→ **Text provided**

***

Yet, that’s what happened, and to our eternal shame, the Labour Party was the party that introduced many of the so-called economic reforms that have proved so disastrous.

The National Government that followed it took the experiment further; with the ‘Mother of All Budgets’ that savaged social services, more privatization and deregulation, and the odious Employment Contracts Act that set us on the path of becoming a low wage economy.

You hear the National government talking about the need to sell assets because we have so little money in this country. Do you know why we have so little money in this country? It’s because a large percentage of our economic assets are overseas-owned. For example, when the Australian-owned banks make billions in profits here (and it’s up a quarter to a third this year alone). That money isn’t returned to New Zealanders. The money goes straight back overseas.

***

→ **Work instructions**
A) Answer these questions from the text on New Zealand's economic reforms:
(i) Which party introduced many of the so-called economic reforms?
(ii) Which act set the country on the path to becoming a low wage economy?
(iii) Who owns the banks that make billions in profits?
B) In the text on New Zealand's economic reforms, rewrite the paragraph beginning "You hear the National government talking" in a shorter form, keeping its main facts.

***

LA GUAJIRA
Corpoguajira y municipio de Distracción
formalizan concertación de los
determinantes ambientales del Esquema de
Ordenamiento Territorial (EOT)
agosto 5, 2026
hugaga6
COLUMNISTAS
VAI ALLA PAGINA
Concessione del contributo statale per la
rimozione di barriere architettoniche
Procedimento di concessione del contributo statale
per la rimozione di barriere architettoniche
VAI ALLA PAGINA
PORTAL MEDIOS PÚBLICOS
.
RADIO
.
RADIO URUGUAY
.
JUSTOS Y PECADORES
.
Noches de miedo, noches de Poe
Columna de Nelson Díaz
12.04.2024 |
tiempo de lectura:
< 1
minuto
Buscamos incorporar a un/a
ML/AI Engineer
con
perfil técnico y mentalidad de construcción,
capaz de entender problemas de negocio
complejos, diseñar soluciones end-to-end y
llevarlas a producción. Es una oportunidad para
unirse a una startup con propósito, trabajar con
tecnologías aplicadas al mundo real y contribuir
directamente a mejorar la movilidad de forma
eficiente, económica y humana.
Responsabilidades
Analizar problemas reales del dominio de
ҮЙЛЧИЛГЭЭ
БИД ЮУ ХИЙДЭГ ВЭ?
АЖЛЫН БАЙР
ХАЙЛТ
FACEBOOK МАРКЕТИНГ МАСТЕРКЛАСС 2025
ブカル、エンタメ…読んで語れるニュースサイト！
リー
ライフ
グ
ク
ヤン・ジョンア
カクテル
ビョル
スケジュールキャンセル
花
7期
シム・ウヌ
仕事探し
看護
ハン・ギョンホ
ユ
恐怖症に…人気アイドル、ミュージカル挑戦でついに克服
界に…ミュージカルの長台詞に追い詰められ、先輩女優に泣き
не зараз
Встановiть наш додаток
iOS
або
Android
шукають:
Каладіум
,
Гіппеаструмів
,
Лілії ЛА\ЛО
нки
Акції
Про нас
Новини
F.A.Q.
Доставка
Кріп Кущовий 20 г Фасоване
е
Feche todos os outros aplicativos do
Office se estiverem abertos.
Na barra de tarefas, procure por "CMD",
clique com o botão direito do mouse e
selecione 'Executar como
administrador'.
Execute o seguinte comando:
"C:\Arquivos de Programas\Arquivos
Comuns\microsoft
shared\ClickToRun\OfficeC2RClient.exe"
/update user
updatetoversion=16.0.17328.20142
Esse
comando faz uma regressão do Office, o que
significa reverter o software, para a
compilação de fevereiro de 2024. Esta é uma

***

→ **Results by task**
A)
(i) The Labour Party
(ii) The Employment Contracts Act
(iii) Australians; the banks are Australian-owned.

B) The National government says it must sell assets because the country has so little money. The real reason is that a large share of our economic assets is overseas-owned. For example, Australian-owned banks make billions in profits here, up a quarter to a third this year alone, and that money goes straight back overseas instead of to New Zealanders.